Quatre ans après le début de cette pandémie dont on aura trop peu appris, comment lui répondre sans me mettre en colère ? Comment lui expliquer le refus, absurde et obstiné, de nos institutio­ns à leur égard ? Lorsque, dans 10 ou 15 ans, rien n’aura bougé, parce que les travaux d’installati­on d’échangeurs d’air auront été jugés trop chers et auront tardé à être exécutés, et que la qualité de l’air dans nos classes se sera plus encore dégradée, comment expliquero­ns-nous la situation à nos enfants ? Montréal, 7 juin 2039. Une mère et son fils discutent dans leur salon, non loin d’une fenêtre. Leurs visages sont baignés par une étrange lueur orangée. — Maman, pourquoi on doit encore rester à la maison ?

— Les écoles sont fermées parce que la qualité de l’air en classe est trop mauvaise, chaton, c’est dangereux. Les feux de forêt sont très forts parce qu’ils ne s’éteignent plus l’hiver. Il y a trop peu de neige au sol, les températur­es sont trop douces. Le smog est là, presque chaque jour, impatient de se coller à tes petits poumons.

— Mais j’aimerais ça voir mes amis, je m’ennuie de ma prof… Pourquoi la maison, c’est correct, mais pas l’école ? — Parce qu’ici, on a installé, il y a très longtemps de ça, des purificate­urs d’air. C’était bien avant ta naissance, quand maman sortait de l’université. Il y a eu une pandémie. La COVID-19, un dangereux virus, a tué plein de gens et en a affaibli des tonnes d’autres. Tu te souviens de mon amie Mylène ? — Celle en chaise roulante, avec les grosses lunettes de soleil puis les cheveux tout blancs ?

— Oui, cette Mylène-là. C’est ça qui l’a rendue malade. Bref, ce virus-là, il se transmetta­it par l’air. Pendant la pandémie, les écoles ont été fermées très longtemps. Puis, un jour, le gouverneme­nt de la CAQ…

— La CAQ, c’est quoi ça ?

— La Coalition avenir Québec, un parti politique mort, je te raconterai. Donc, un jour, le gouverneme­nt a fini par écouter des parents qui demandaien­t qu’on agisse en installant des petites machines dans les classes, pour mesurer la qualité de l’air.

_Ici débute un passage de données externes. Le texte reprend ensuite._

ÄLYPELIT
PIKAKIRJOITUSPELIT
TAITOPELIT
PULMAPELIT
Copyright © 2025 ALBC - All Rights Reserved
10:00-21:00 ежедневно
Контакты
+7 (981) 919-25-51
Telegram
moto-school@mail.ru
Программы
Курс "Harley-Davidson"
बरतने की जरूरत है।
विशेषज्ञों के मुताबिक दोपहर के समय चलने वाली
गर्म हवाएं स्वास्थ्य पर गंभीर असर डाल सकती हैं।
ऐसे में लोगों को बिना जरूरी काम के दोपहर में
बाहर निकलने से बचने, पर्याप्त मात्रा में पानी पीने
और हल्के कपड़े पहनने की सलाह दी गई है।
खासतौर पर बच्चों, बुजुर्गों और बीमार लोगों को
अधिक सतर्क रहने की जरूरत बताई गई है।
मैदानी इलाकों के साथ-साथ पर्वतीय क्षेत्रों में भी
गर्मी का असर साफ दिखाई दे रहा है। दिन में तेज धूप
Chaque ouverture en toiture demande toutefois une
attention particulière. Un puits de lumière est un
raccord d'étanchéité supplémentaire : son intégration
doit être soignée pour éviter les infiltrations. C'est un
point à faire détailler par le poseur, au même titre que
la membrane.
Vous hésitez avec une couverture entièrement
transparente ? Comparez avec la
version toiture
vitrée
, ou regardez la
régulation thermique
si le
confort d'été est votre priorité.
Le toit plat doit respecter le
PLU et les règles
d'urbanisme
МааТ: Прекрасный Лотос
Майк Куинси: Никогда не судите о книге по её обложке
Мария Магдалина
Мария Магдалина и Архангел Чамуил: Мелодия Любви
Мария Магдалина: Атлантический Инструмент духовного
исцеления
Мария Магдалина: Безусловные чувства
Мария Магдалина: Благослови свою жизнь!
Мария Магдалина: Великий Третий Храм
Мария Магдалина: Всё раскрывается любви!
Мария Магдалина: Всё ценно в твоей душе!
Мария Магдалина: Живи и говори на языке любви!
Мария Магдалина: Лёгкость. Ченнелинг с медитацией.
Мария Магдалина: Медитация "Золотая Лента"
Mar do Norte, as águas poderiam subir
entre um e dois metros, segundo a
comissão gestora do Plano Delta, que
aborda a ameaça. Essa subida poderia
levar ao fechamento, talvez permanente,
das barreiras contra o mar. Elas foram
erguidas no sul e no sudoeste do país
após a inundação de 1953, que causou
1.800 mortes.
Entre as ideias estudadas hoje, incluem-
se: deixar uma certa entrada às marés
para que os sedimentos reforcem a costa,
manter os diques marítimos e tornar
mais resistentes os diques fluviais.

— Oh oui, il y en a encore une dans la mienne. On l’appelle Joe 2000, parce que le lecteur affiche toujours au moins 2000 PPM !

— Donc, quand ces petites machines-là, des capteurs de CO2, indiquaien­t plus de 1500 PPM, il fallait changer l’air de la classe parce que ça devenait plus risqué d’attraper le virus. Et pour changer l’air, le gouverneme­nt avait donné la directive d’ouvrir les fenêtres. — Ouvrir les fenêtres ? Mais ça ne marche pas avec le smog, ça ! On a des purificate­urs d’air à la maison, pourquoi il n’y en a pas dans les écoles ? — Il faut se ramener en janvier 2021 pour comprendre. Ce mois-là, un comité censé protéger la santé de la population a déposé un rapport, dans lequel il avait décidé de ne pas recommande­r d’installer des purificate­urs d’air dans les classes. Il ne les a pas interdits, mais c’était tout comme ! Parce que quand une école voulait en installer un, elle demandait la permission au palier d’au-dessus, le centre de services scolaire, qui, lui, se basait sur les directives de son patron, le ministère de l’Éducation, qui, lui, s’appuyait sur la non-recommanda­tion du comité…

— Mais pourquoi l’école de Julie-Anne est ouverte, alors ?

— Parce que Julie-Anne fréquente une école privée. Et ces écoles-là, elles ont eu la liberté d’en installer.

— Mais ce n’est pas juste, ça ! Aujourd’hui, malgré le smog, elle peut continuer d’apprendre et pas moi ! En plus, il me semble qu’il y en avait déjà un peu, des feux, dans ce temps-là ? Grand-papa m’a raconté être allé en éteindre, sur la Côte-Nord…

— T’as une bonne mémoire, mon chou. Les feux étaient déjà une réalité. Même qu’en 2024, la qualité de l’air a empiré dans les classes… Est-ce que c’était parce que les profs ouvraient moins les fenêtres en hiver, tannés que leurs élèves gèlent ? Peut-être… Mais en mai et juin, quand il y a eu des canicules doublées de feux de forêt, les élèves ont dû faire leurs examens du ministère en suffoquant… Malgré tout ça, le gouverneme­nt s’est obstiné à refuser les purificate­urs pour plutôt faire de gros travaux très chers et très longs. Et, 15 ans plus tard, ton école attend encore que ce soit son tour. — Ça me rend triste…

— Moi aussi, mon chat. J’aurais vraiment aimé que tu sois en classe, à respirer de l’air pur, et ne pas avoir à te raconter tout ça.

— Maman, tu sais quoi ? Dans toute cette histoire-là, moi, je pense que c’est le bon sens qui s’est enfui par la fenêtre.